• [Collected material]:
----------

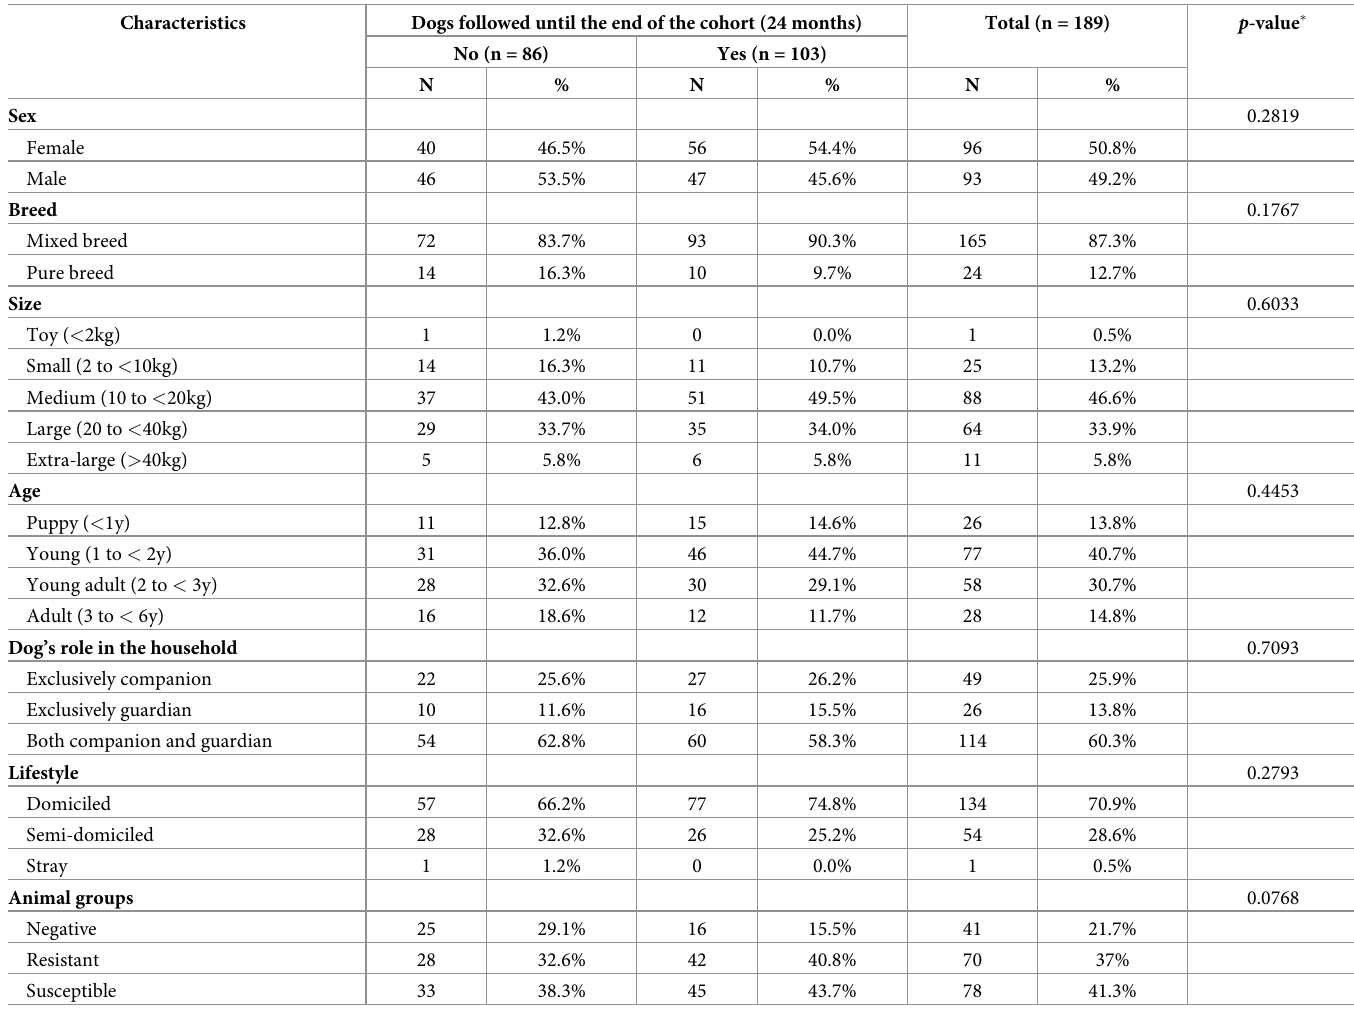
Table 2. Canine characteristics recorded at study baseline, and animal groups classified at the end of follow-up, discriminating dogs evaluated until the end of the cohort (24 months).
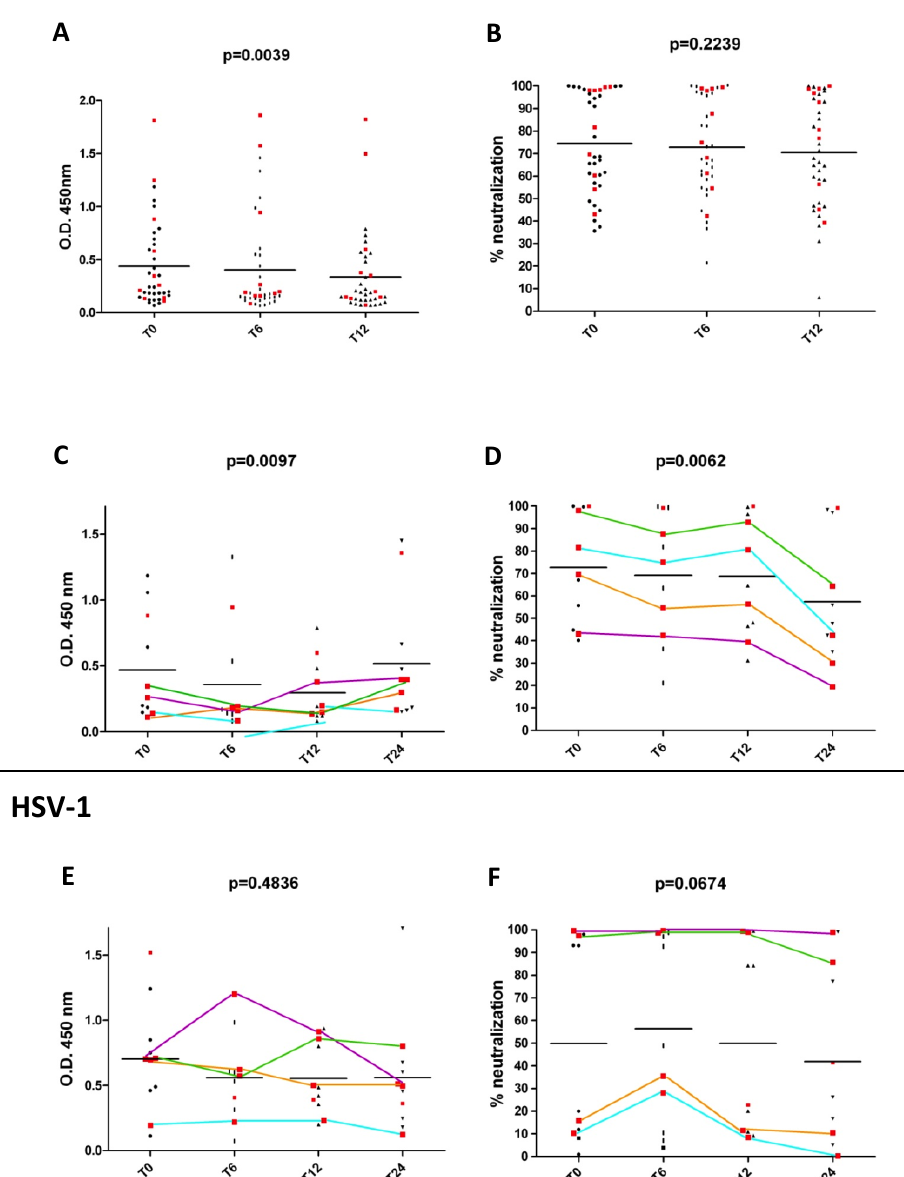
Figure 1. Scatterplots of the serum reactivity and neutralizing activity at different natalizumab infusion time points. The serum reactivity in ELISA against JC polyomavirus (JCPyV)/VP1 ( A ) and the corresponding anti-JCPyV neutralizing activity ( B ) are reported for all the 38 patients at baseline (T0), and after six (T6) and 12 (T12) monthly natalizumab infusions. The same parameters for the 11 patients followed up to 24 infusions (T24) are reported in ( C ) and ( D ); for these patients the serum reactivity in ELISA against HSV-1 viral particles ( E ) and the anti-HSV1 neutralizing activity ( F ) are also reported. The average values at each time point are depicted as black horizontal bars, and the resulting p values calculated by Friedman test are reported. All previously mitoxantrone-treated patients are marked with a red square ( (cid:4) ). The four patients with at least a 20% decrease of anti-JCPyV neutralizing activity between T0 and T24 are reported as colored lines; interestingly, the light blue-marked patient developed progressive multifocal leukoencephalopathy (PML) during natalizumab treatment (after the 34 th natalizumab infusion). It is important to realize that none of the patients underwent plasma exchange therapy.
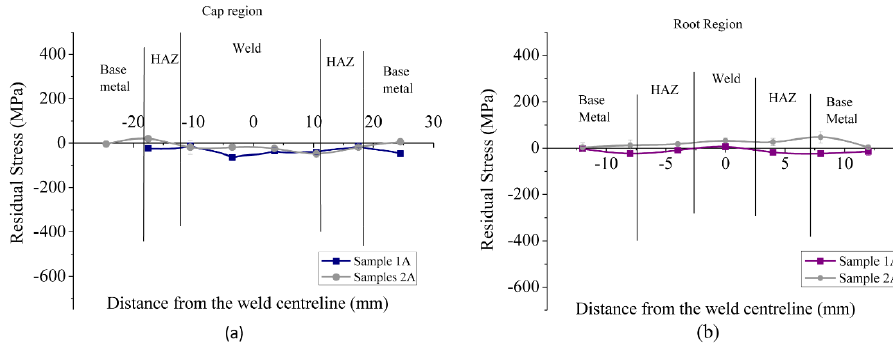
Figure 6. Residual stresses after PWHT (a) cap region and (b) root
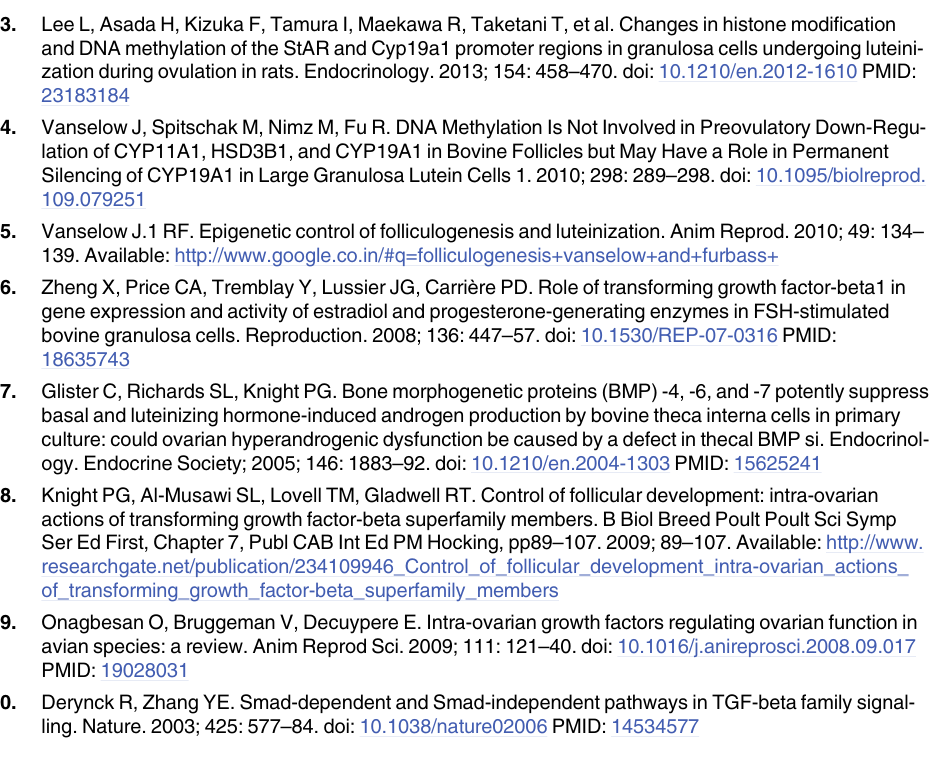
PLOS ONE | DOI:10.1371/journal.pone.0146028 December 30,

----------

• [Exercise details]:
Take each line from the preceding material that contains "baseline" and copy it.

• [Reply to the exercise]:
Table 2. Canine characteristics recorded at study baseline, and animal groups classified at the end of follow-up, discriminating dogs evaluated until the end of the cohort (24 months).
Figure 1. Scatterplots of the serum reactivity and neutralizing activity at different natalizumab infusion time points. The serum reactivity in ELISA against JC polyomavirus (JCPyV)/VP1 ( A ) and the corresponding anti-JCPyV neutralizing activity ( B ) are reported for all the 38 patients at baseline (T0), and after six (T6) and 12 (T12) monthly natalizumab infusions. The same parameters for the 11 patients followed up to 24 infusions (T24) are reported in ( C ) and ( D ); for these patients the serum reactivity in ELISA against HSV-1 viral particles ( E ) and the anti-HSV1 neutralizing activity ( F ) are also reported. The average values at each time point are depicted as black horizontal bars, and the resulting p values calculated by Friedman test are reported. All previously mitoxantrone-treated patients are marked with a red square ( (cid:4) ). The four patients with at least a 20% decrease of anti-JCPyV neutralizing activity between T0 and T24 are reported as colored lines; interestingly, the light blue-marked patient developed progressive multifocal leukoencephalopathy (PML) during natalizumab treatment (after the 34 th natalizumab infusion). It is important to realize that none of the patients underwent plasma exchange therapy.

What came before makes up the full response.